Mini-Review (click to view--possible spoilers)

Review: 2020.068 (A Word for Authors)

Pro: The best part of this story is the setting, a future where humanity once occupied numerous star systems but where aliens have converted nearly the whole population into machines that isolate everyone but give them a virtual reality experience. The only survivors are the ones who were travelling near light speed at the time and therefore escaped the aliens’ notice.

Aristy gets the job of bringing a murderous dictator to justice, which is ironic because she herself killed the sleeping owners of the colony ship she herself arrived in. Also, her work of “freeing the souls” of the people the aliens transformed can also be viewed as a form of mass murder.

Con: I found the ending unsatisfying. Nothing really seems to be resolved here, unless I missed something.

Since I can’t make myself see the simulacra as human, I think I probably miss the thrust of the story. In my view, Picti is dead, and these “people” demanding he be brought to justice are dead too. I have trouble believing anyone would really make this a priority.

Aristy’s atrocity, on the other hand, was genuine mass murder. It’s hard to believe she’s been allowed to go unpunished.

On the technical front, the premise of the story rests on a serious misunderstanding of what the word “observed” means in quantum mechanics. When they say that an entangled state is resolved when either of a pair of particles is “observed” they mean “when it interacts with anything.” Usually, the thing that “observes” a particle is another particle, typically a photon.

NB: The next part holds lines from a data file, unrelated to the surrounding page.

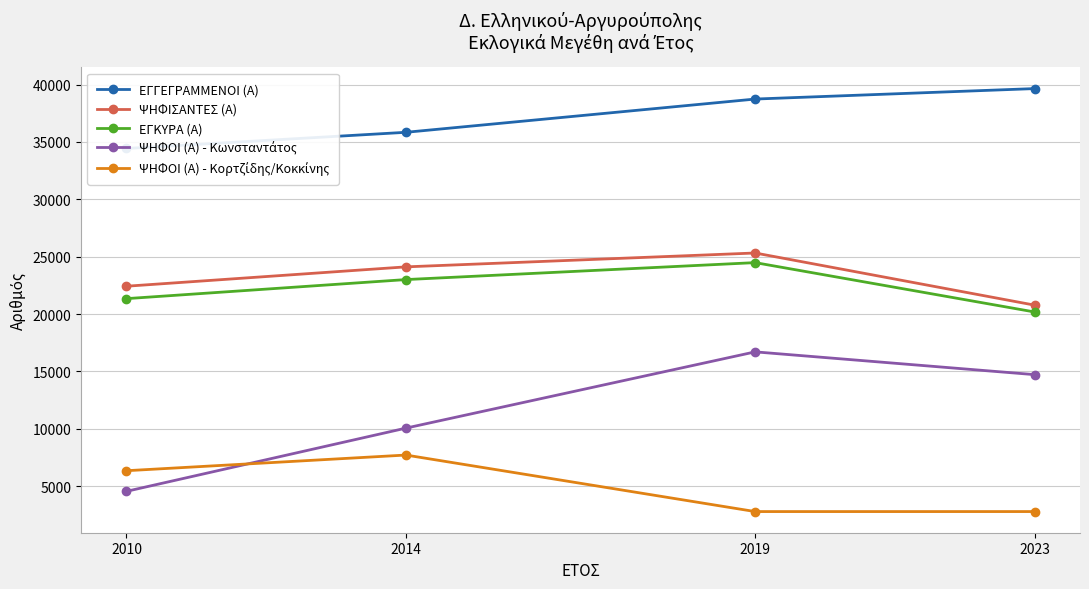

The ΕΓΓΕΓΡΑΜΜΕΝΟΙ (Α) series shows 39648 at 2023. True or false?

True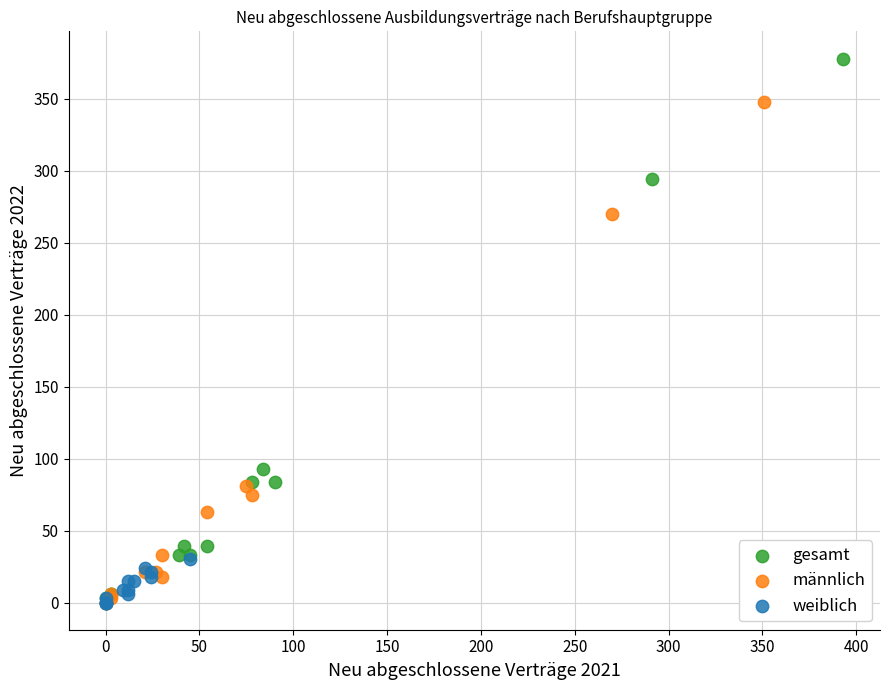

Which series has the largest Y range (max minus min)?

gesamt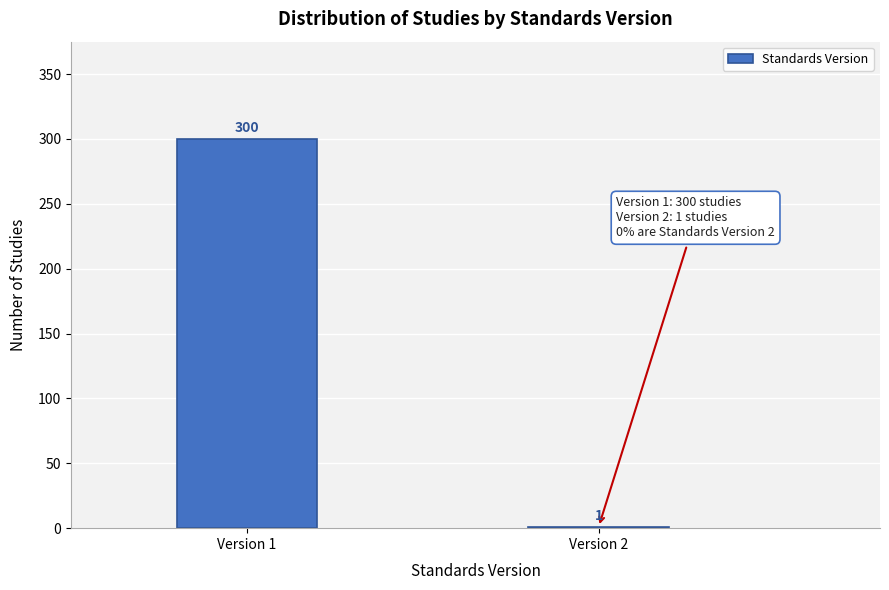

Reading right to left, list all the values displayed in this chart.

Version 2=1	Version 1=300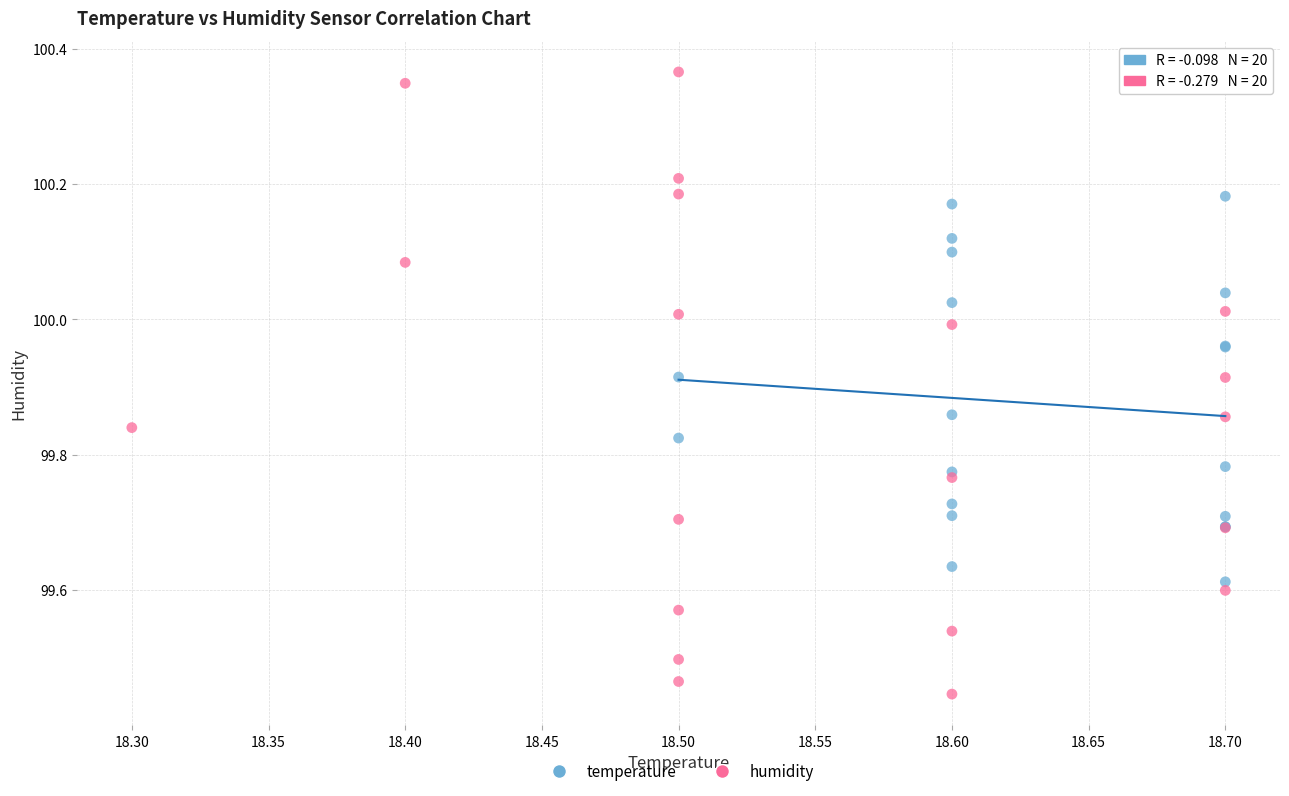

What are all the series names shown in the legend?

temperature, humidity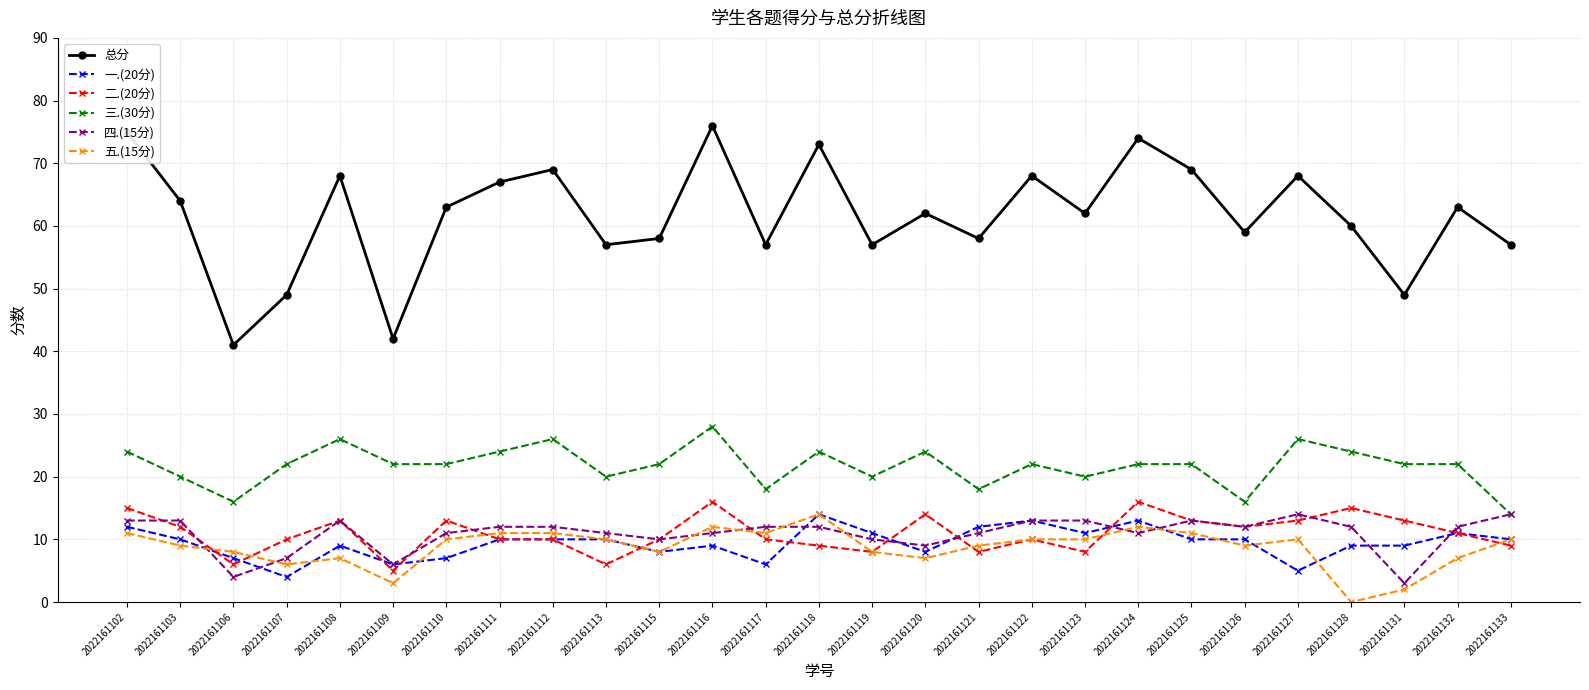

Does the chart have visible grid lines?

Yes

It is unfortunate that the principle is stated in such a way that it sounds like the particles care whether an intelligent creature “observes” them, but this is not the case. Accordingly, the idea that the aliens needed to put the human race on ice to protect the universe from being observed too much is just wrong, and this destroys the premise of the story, although, admittedly, this detail never really matters to the plot of the story.